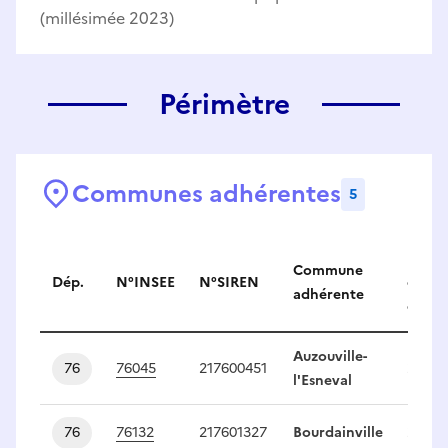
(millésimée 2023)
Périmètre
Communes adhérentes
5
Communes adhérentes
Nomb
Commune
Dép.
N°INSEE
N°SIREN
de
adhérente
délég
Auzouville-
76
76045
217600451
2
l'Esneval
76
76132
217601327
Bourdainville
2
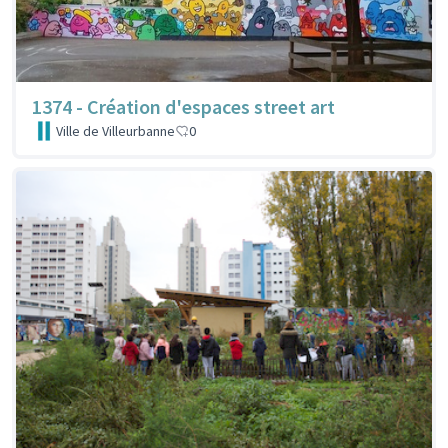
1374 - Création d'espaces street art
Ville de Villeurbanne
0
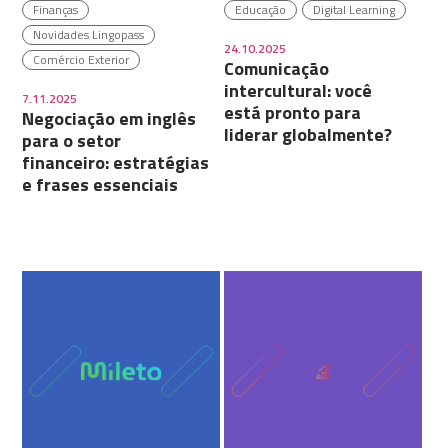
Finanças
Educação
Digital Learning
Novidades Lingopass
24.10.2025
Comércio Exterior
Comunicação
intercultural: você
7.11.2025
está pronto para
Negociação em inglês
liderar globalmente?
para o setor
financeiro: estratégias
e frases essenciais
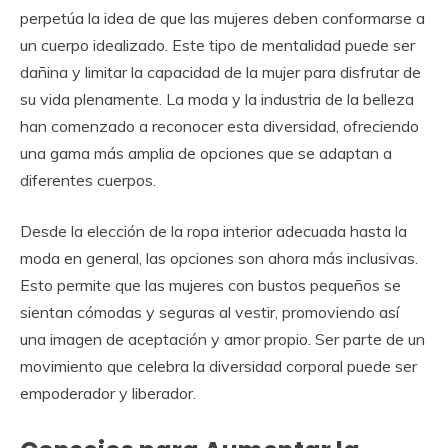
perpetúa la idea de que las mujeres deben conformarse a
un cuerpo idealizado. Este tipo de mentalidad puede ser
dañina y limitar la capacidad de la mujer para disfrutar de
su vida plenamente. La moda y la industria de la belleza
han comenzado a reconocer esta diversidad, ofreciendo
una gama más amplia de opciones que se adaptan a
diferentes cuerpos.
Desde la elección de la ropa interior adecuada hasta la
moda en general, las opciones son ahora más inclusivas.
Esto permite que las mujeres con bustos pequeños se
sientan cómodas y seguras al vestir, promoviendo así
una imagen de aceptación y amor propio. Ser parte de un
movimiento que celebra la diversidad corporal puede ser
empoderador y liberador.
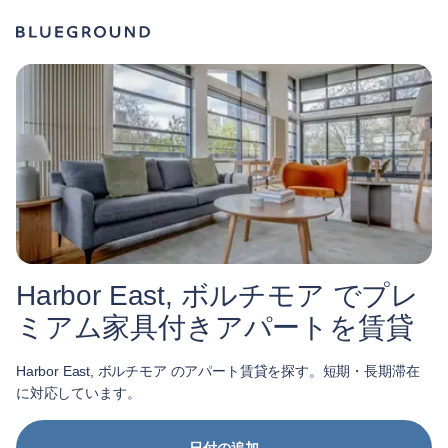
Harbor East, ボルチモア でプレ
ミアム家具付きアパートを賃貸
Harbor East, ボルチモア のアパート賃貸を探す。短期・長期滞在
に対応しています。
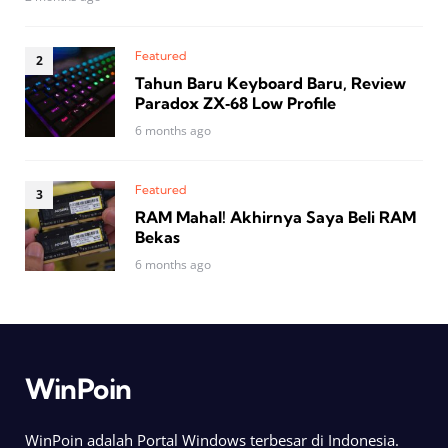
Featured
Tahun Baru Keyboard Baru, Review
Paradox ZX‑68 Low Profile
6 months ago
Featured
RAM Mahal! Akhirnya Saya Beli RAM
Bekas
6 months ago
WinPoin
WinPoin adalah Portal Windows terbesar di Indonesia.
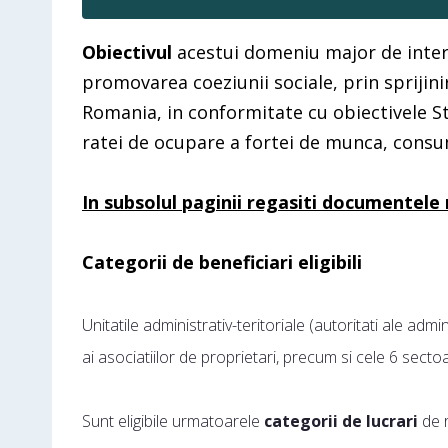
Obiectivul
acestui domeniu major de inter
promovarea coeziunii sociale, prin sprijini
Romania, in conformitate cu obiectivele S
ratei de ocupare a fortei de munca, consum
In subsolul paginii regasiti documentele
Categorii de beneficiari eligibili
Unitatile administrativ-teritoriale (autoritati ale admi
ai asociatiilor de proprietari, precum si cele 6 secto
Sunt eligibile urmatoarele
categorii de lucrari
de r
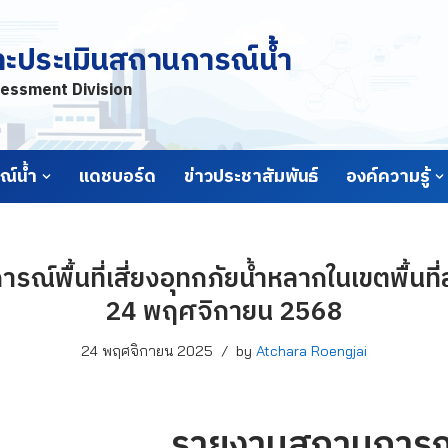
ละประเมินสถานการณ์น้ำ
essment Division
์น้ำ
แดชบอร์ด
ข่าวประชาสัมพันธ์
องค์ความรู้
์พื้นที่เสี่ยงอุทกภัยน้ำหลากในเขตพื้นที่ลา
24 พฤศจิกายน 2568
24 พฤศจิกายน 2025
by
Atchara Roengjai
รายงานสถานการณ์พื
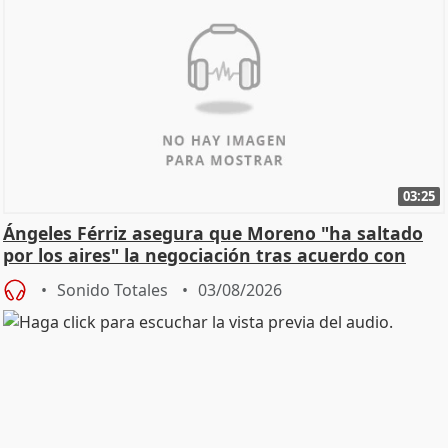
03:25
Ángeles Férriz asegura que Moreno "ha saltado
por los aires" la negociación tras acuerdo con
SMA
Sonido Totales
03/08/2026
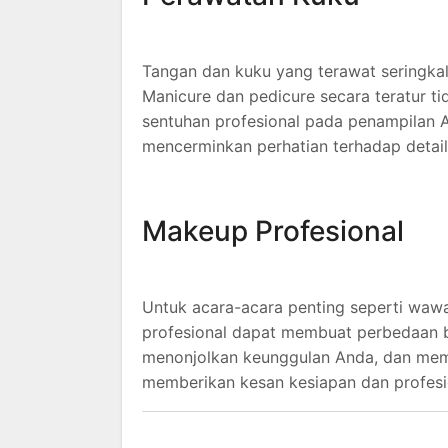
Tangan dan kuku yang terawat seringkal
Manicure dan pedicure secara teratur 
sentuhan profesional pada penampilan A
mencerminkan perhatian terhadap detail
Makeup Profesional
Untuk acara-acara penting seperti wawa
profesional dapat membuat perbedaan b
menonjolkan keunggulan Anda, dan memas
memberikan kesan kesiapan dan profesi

• [WHAT TO DO]: Where the string "ボルチモア" appears in a line of the entries, count that line, and state the total alone.

• [ANSWER TO THE EXERCISE]: 2